# [EXERCISE DIRECTIONS]
Output the data once more, exactly as given.

# [INFORMATION PROVIDED]

=====

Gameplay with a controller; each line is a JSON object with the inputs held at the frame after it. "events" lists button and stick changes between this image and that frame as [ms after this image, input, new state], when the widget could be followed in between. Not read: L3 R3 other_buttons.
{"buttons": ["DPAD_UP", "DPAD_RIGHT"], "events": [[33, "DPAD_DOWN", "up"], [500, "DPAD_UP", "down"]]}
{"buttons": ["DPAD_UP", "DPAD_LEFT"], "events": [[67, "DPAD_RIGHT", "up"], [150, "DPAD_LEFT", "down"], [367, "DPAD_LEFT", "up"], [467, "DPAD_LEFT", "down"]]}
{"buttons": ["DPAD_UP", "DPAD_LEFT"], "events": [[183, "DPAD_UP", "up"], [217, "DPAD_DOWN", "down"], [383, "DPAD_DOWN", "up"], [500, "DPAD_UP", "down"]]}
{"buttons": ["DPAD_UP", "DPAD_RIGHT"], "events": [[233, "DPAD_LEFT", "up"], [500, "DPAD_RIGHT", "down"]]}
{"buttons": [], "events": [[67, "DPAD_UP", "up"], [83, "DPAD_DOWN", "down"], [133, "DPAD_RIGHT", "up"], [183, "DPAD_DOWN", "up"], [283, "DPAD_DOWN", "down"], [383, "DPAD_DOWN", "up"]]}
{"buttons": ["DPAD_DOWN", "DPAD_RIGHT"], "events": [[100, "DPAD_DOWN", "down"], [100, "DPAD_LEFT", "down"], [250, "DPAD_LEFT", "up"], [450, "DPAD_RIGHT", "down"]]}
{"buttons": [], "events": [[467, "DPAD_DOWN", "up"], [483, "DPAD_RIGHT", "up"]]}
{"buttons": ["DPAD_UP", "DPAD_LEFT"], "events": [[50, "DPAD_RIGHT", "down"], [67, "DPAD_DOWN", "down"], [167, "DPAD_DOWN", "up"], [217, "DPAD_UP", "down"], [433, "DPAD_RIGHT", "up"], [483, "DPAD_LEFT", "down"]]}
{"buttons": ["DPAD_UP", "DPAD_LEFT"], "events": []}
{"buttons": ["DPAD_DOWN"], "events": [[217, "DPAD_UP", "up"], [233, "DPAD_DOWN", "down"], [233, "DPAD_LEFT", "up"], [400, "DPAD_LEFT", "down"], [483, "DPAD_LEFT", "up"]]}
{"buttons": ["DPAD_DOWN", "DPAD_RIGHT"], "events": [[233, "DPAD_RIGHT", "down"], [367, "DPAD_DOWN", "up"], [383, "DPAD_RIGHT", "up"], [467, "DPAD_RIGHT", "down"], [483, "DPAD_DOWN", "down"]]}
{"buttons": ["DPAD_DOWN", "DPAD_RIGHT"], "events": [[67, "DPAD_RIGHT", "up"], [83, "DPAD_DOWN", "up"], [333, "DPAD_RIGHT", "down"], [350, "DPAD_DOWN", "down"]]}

=====

# [OUTPUT FOR THIS TASK]
Gameplay with a controller; each line is a JSON object with the inputs held at the frame after it. "events" lists button and stick changes between this image and that frame as [ms after this image, input, new state], when the widget could be followed in between. Not read: L3 R3 other_buttons.
{"buttons": ["DPAD_UP", "DPAD_RIGHT"], "events": [[33, "DPAD_DOWN", "up"], [500, "DPAD_UP", "down"]]}
{"buttons": ["DPAD_UP", "DPAD_LEFT"], "events": [[67, "DPAD_RIGHT", "up"], [150, "DPAD_LEFT", "down"], [367, "DPAD_LEFT", "up"], [467, "DPAD_LEFT", "down"]]}
{"buttons": ["DPAD_UP", "DPAD_LEFT"], "events": [[183, "DPAD_UP", "up"], [217, "DPAD_DOWN", "down"], [383, "DPAD_DOWN", "up"], [500, "DPAD_UP", "down"]]}
{"buttons": ["DPAD_UP", "DPAD_RIGHT"], "events": [[233, "DPAD_LEFT", "up"], [500, "DPAD_RIGHT", "down"]]}
{"buttons": [], "events": [[67, "DPAD_UP", "up"], [83, "DPAD_DOWN", "down"], [133, "DPAD_RIGHT", "up"], [183, "DPAD_DOWN", "up"], [283, "DPAD_DOWN", "down"], [383, "DPAD_DOWN", "up"]]}
{"buttons": ["DPAD_DOWN", "DPAD_RIGHT"], "events": [[100, "DPAD_DOWN", "down"], [100, "DPAD_LEFT", "down"], [250, "DPAD_LEFT", "up"], [450, "DPAD_RIGHT", "down"]]}
{"buttons": [], "events": [[467, "DPAD_DOWN", "up"], [483, "DPAD_RIGHT", "up"]]}
{"buttons": ["DPAD_UP", "DPAD_LEFT"], "events": [[50, "DPAD_RIGHT", "down"], [67, "DPAD_DOWN", "down"], [167, "DPAD_DOWN", "up"], [217, "DPAD_UP", "down"], [433, "DPAD_RIGHT", "up"], [483, "DPAD_LEFT", "down"]]}
{"buttons": ["DPAD_UP", "DPAD_LEFT"], "events": []}
{"buttons": ["DPAD_DOWN"], "events": [[217, "DPAD_UP", "up"], [233, "DPAD_DOWN", "down"], [233, "DPAD_LEFT", "up"], [400, "DPAD_LEFT", "down"], [483, "DPAD_LEFT", "up"]]}
{"buttons": ["DPAD_DOWN", "DPAD_RIGHT"], "events": [[233, "DPAD_RIGHT", "down"], [367, "DPAD_DOWN", "up"], [383, "DPAD_RIGHT", "up"], [467, "DPAD_RIGHT", "down"], [483, "DPAD_DOWN", "down"]]}
{"buttons": ["DPAD_DOWN", "DPAD_RIGHT"], "events": [[67, "DPAD_RIGHT", "up"], [83, "DPAD_DOWN", "up"], [333, "DPAD_RIGHT", "down"], [350, "DPAD_DOWN", "down"]]}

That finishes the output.